Exercise brief ▸
Count every line below that contains "send", then give that count and nothing else.

Plain-text engineering files ▸
+++

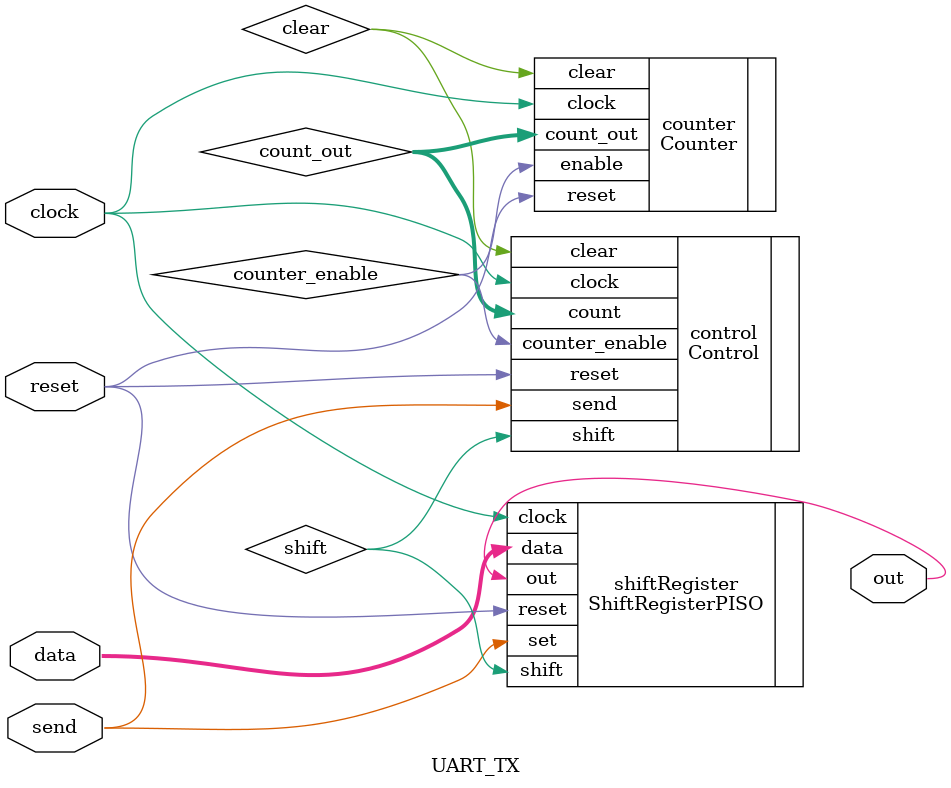
<source format=v>
`include "control.v"
`include "shift_register_PISO.v"
`include "../ReusableComponents/counter.v"

module UART_TX(
    input send,
    input [7:0] data,
    input reset,
    input clock,
    output out
);

wire clear;
wire counter_enable;
wire receive;
wire shift;
wire [15:0] count_out;

Counter #(16) counter (.clock(clock), .enable(counter_enable), .reset(reset), .clear(clear), .count_out(count_out));

ShiftRegisterPISO #(8) shiftRegister(.clock(clock), .reset(reset), .set(send), .shift(shift), .data(data), .out(out));

Control #(16, 8, 8) control(.clock(clock), .reset(reset), .count(count_out), .counter_enable(counter_enable), .clear(clear), .shift(shift), .send(send));

endmodule
</source>
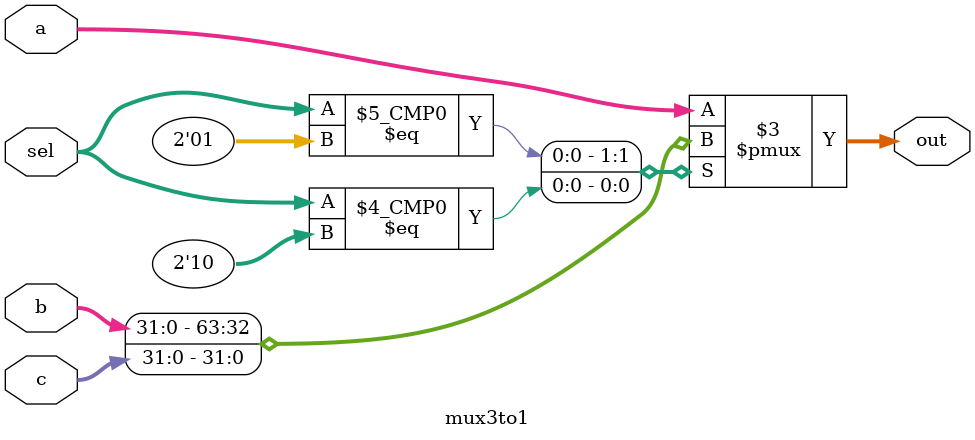
<source format=v>
module mux3to1(
    input [31:0] a, b, c,
    input [1:0] sel,
    output reg [31:0] out
);
    always@(*) begin
        case(sel)
            2'b00: out = a;
            2'b01: out = b;
            2'b10: out = c;
            default: out = a;
        endcase
    end
endmodule
</source>
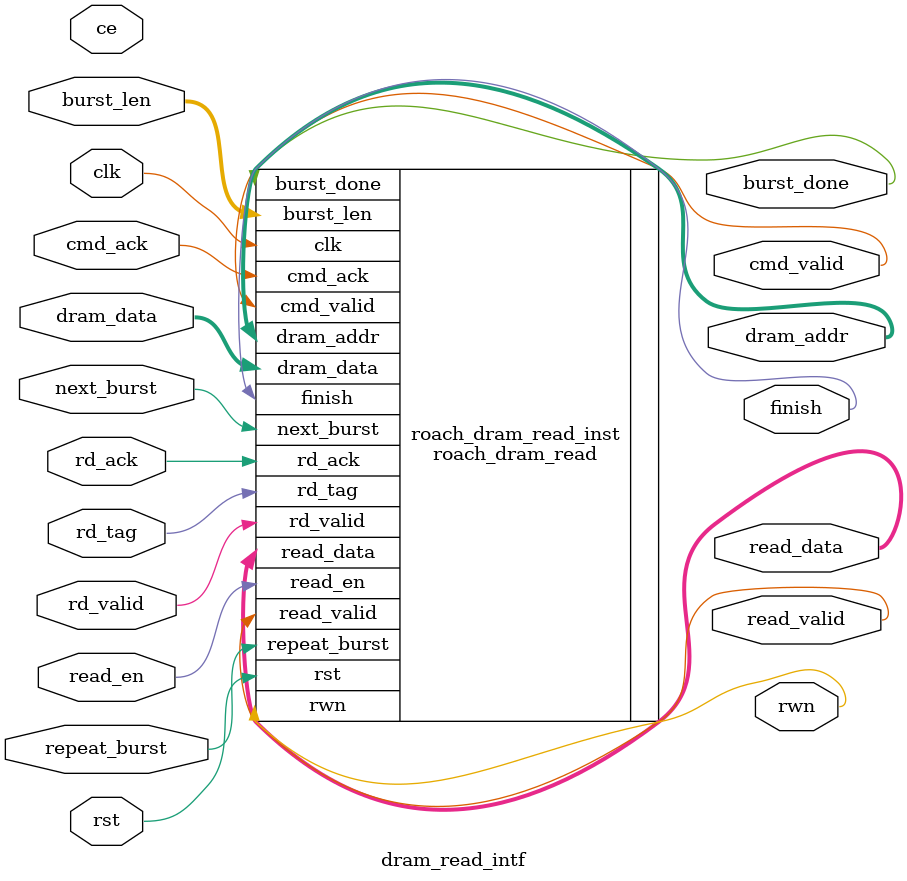
<source format=v>

module dram_read_intf 
 (
    input wire clk,
    input wire ce,
    input wire rst,
    input wire read_en,
    input wire [31:0] burst_len,    //32 words is the minimum recommended
    input wire next_burst,          //rising edge starts a reading of burst_len
    input wire repeat_burst,        
    output wire burst_done,
    output wire finish,
    //goes to input dram
    output wire [24:0] dram_addr,
    output wire rwn, 
    output wire cmd_valid,
    //goes to output dram
    input wire rd_ack,  //dont care
    input wire cmd_ack, //dont care
    input wire [287:0] dram_data,
    input wire rd_tag,  //dont care
    input wire rd_valid,
    //goes to any other module
    output wire [287:0] read_data,
    output wire read_valid
);


roach_dram_read #(
    .ADDR_WIDHT(25)
) roach_dram_read_inst  (
    .clk(clk),
    .rst(rst),
    .read_en(read_en),
    .burst_len(burst_len),
    .next_burst(next_burst),
    .repeat_burst(repeat_burst),        
    .burst_done(burst_done),
    .finish(finish),
    .dram_addr(dram_addr),
    .rwn(rwn), 
    .cmd_valid(cmd_valid),
    .rd_ack(rd_ack),
    .cmd_ack(cmd_ack),
    .dram_data(dram_data),
    .rd_tag(rd_tag),  
    .rd_valid(rd_valid),
    .read_data(read_data),
    .read_valid(read_valid)
);

endmodule

</source>
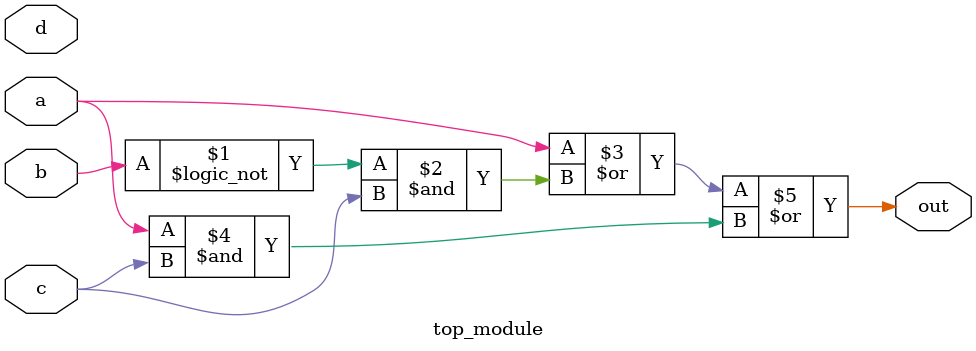
<source format=v>
module top_module(
    input a,
    input b,
    input c,
    input d,
    output out  ); 
    assign out = a | (!b&c) | (a&c);
endmodule

</source>
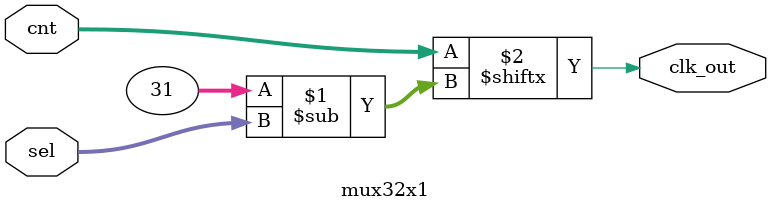
<source format=v>
`timescale 1ns / 1ps


module mux32x1(
    input [31:0] cnt, 
    input [4:0] sel, // speed selector (0-31), 0 being slowest 
    output clk_out //divided clock 
 
    );
    
    assign clk_out = cnt[31 - sel]; // without 31 - : this would be inverted on the physical switches
    
    
endmodule

</source>
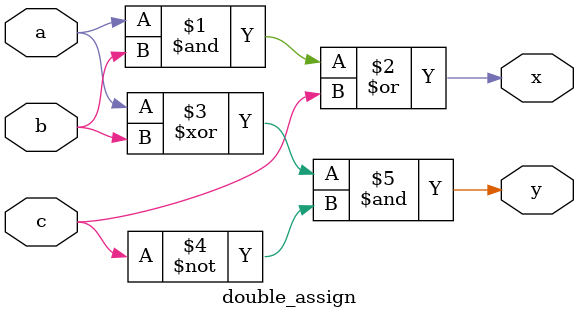
<source format=v>
module double_assign(input a, b, c, output x, y);
  assign x = (a & b) | c;
  assign y = (a ^ b) & ~c;
endmodule
</source>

+++

Expected output ▸
3